The First Iteration

The method that we want to develop begins by replacing the functions f and g by their linear approximations. The point of this is that it is easy to solve systems of linear equations. Of course, the functions must be differentiable in order to write out a linear approximation. In addition, we must choose a base point for the linear approximation. Usually we think of this as a first guess to the solution we are seeking. The following two equations define the linear approximations.

    linf:=(x,y)-> f(x0,y0) +D[1](f)(x0,y0)*(x-x0)+D[2](f)(x0,y0)*(y-y0):
    ling:=(x,y)-> g(x0,y0) +D[1](g)(x0,y0)*(x-x0)+D[2](g)(x0,y0)*(y-y0):

Notice that we used the D operator to compute the derivative. For example, the partial derivative of with respect to the first variable, that is, x , is written D[1](f) . To evaluate it at the point (x,y), we use D[1](f)(x,y) . Let us choose a base point near our first root, say the point (1,1).

    x0:=1:y0:=1:

To see the values of the coefficient for the base point, we enter the following:

    linf(x,y);
    ling(x,y);

To generate our first approximation to the exact solution we must solve the system of linear equations:

$$\begin{eqnarray*}linf(x,y) &=& 0\\ ling(x,y) &=& 0, \end{eqnarray*}$$

which is, in this case,

$$\begin{eqnarray*}-3 + 2x + 2y &=& 0\\ 2 + x - 4y &=& 0. \end{eqnarray*}$$

The solution to these equations is (x,y) = (4/5,7/10). We can do this by hand or use the Maple command solve , which solves equations symbolically.

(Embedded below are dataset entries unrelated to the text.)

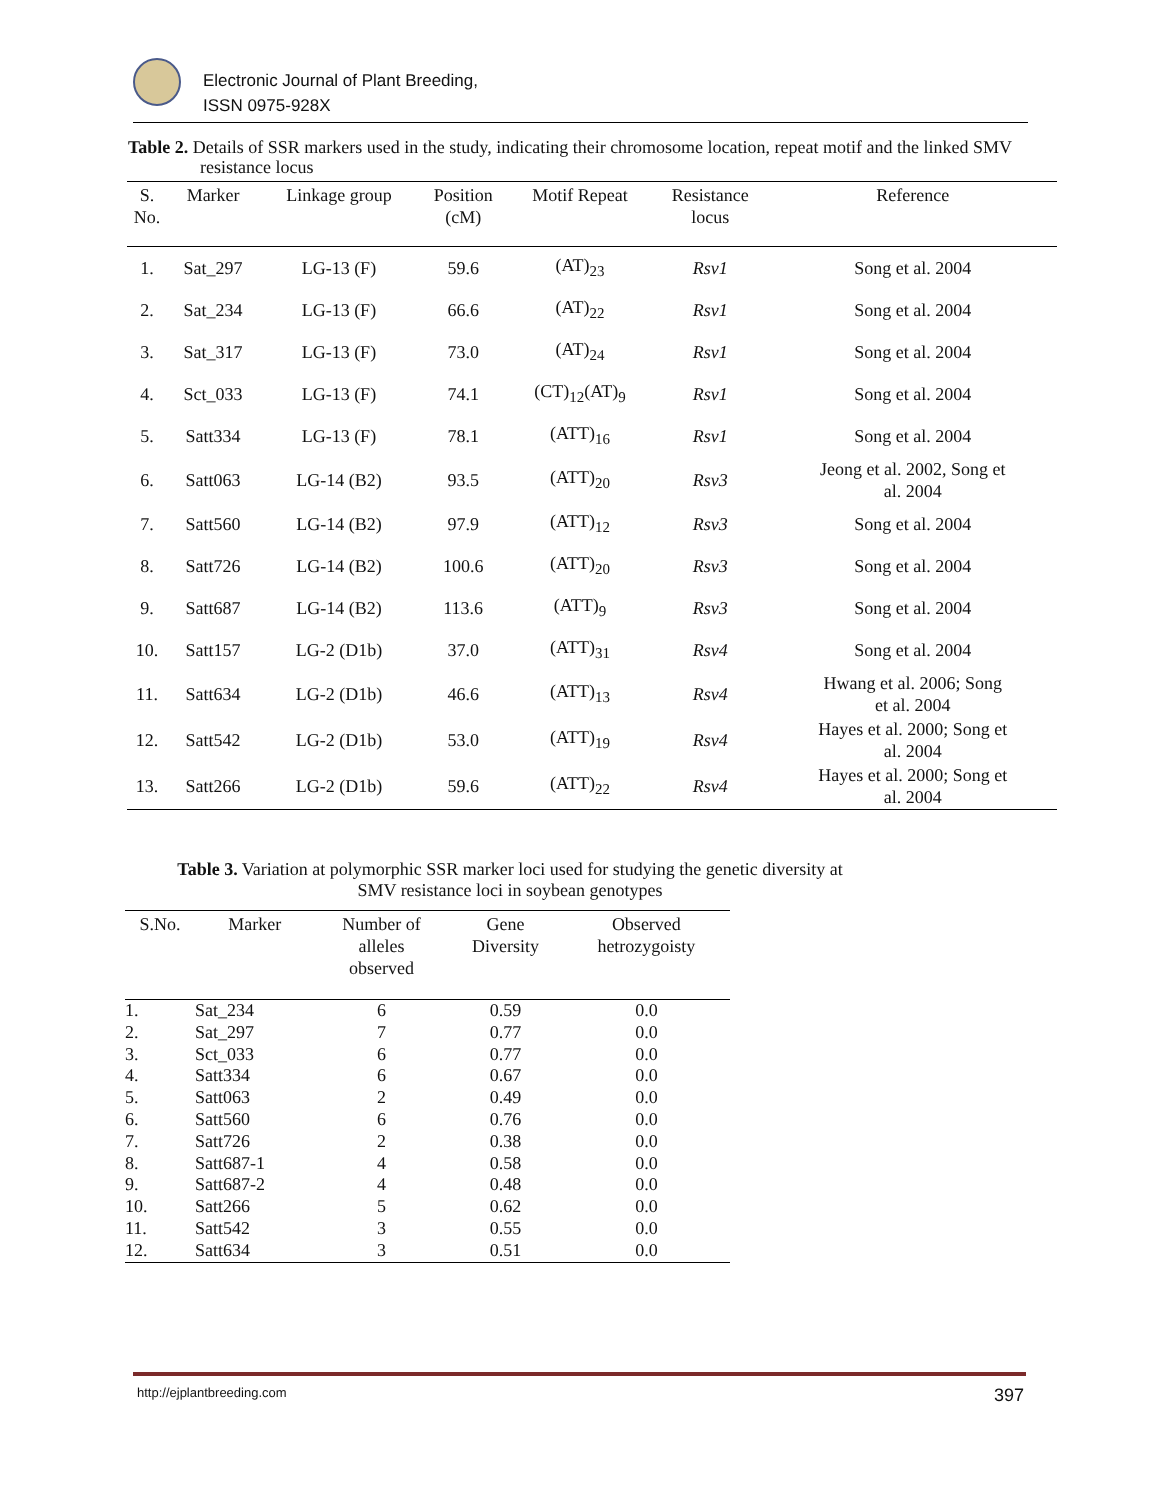Electronic Journal of Plant Breeding,
ISSN 0975-928X
Table 2. Details of SSR markers used in the study, indicating their chromosome location, repeat motif and the linked SMV
resistance locus
| S. No. | Marker | Linkage group | Position (cM) | Motif Repeat | Resistance locus | Reference |
| --- | --- | --- | --- | --- | --- | --- |
| 1. | Sat_297 | LG-13 (F) | 59.6 | (AT)<sub>23</sub> | Rsv1 | Song et al. 2004 |
| 2. | Sat_234 | LG-13 (F) | 66.6 | (AT)<sub>22</sub> | Rsv1 | Song et al. 2004 |
| 3. | Sat_317 | LG-13 (F) | 73.0 | (AT)<sub>24</sub> | Rsv1 | Song et al. 2004 |
| 4. | Sct_033 | LG-13 (F) | 74.1 | (CT)<sub>12</sub>(AT)<sub>9</sub> | Rsv1 | Song et al. 2004 |
| 5. | Satt334 | LG-13 (F) | 78.1 | (ATT)<sub>16</sub> | Rsv1 | Song et al. 2004 |
| 6. | Satt063 | LG-14 (B2) | 93.5 | (ATT)<sub>20</sub> | Rsv3 | Jeong et al. 2002, Song et al. 2004 |
| 7. | Satt560 | LG-14 (B2) | 97.9 | (ATT)<sub>12</sub> | Rsv3 | Song et al. 2004 |
| 8. | Satt726 | LG-14 (B2) | 100.6 | (ATT)<sub>20</sub> | Rsv3 | Song et al. 2004 |
| 9. | Satt687 | LG-14 (B2) | 113.6 | (ATT)<sub>9</sub> | Rsv3 | Song et al. 2004 |
| 10. | Satt157 | LG-2 (D1b) | 37.0 | (ATT)<sub>31</sub> | Rsv4 | Song et al. 2004 |
| 11. | Satt634 | LG-2 (D1b) | 46.6 | (ATT)<sub>13</sub> | Rsv4 | Hwang et al. 2006; Song et al. 2004 |
| 12. | Satt542 | LG-2 (D1b) | 53.0 | (ATT)<sub>19</sub> | Rsv4 | Hayes et al. 2000; Song et al. 2004 |
| 13. | Satt266 | LG-2 (D1b) | 59.6 | (ATT)<sub>22</sub> | Rsv4 | Hayes et al. 2000; Song et al. 2004 |
Table 3. Variation at polymorphic SSR marker loci used for studying the genetic diversity at
SMV resistance loci in soybean genotypes
| S.No. | Marker | Number of alleles observed | Gene Diversity | Observed hetrozygoisty |
| --- | --- | --- | --- | --- |
| 1. | Sat_234 | 6 | 0.59 | 0.0 |
| 2. | Sat_297 | 7 | 0.77 | 0.0 |
| 3. | Sct_033 | 6 | 0.77 | 0.0 |
| 4. | Satt334 | 6 | 0.67 | 0.0 |
| 5. | Satt063 | 2 | 0.49 | 0.0 |
| 6. | Satt560 | 6 | 0.76 | 0.0 |
| 7. | Satt726 | 2 | 0.38 | 0.0 |
| 8. | Satt687-1 | 4 | 0.58 | 0.0 |
| 9. | Satt687-2 | 4 | 0.48 | 0.0 |
| 10. | Satt266 | 5 | 0.62 | 0.0 |
| 11. | Satt542 | 3 | 0.55 | 0.0 |
| 12. | Satt634 | 3 | 0.51 | 0.0 |
http://ejplantbreeding.com 397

As with the original set of equations, we can interpret these equations graphically. Here we are finding the points of intersection of the level sets of linf and ling for the value 0. Since these functions are linear, their level sets are straight lines and this amounts to finding the point of intersection of two straight lines in the plane. The following will plot the level sets for f and for gfor the value 0 and the level sets for linf and ling for the value 0.

    A:=implicitplot({f(x,y)=0,g(x,y)=0},x=0..2,y=0..2,
                     scaling=CONSTRAINED,color=red):
    B:=implicitplot({linf(x,y)=0,ling(x,y)=0},x=0..2,y=0..2,
                     scaling=CONSTRAINED,color=blue):
    C:=plot([[x0,y0]],x=0..2,y=0..2,style=point,color=black):
    display([A,B,C]);

Notice that the point of intersection of the straight lines, (4/5,7/10), is closer to a true point of intersection of the curves than the initial guess, (1,1), but it is no better than our initial graphical approximation (.8,.6). However, we can repeat this approximation process by letting (4/5,7/10) be a new basepoint.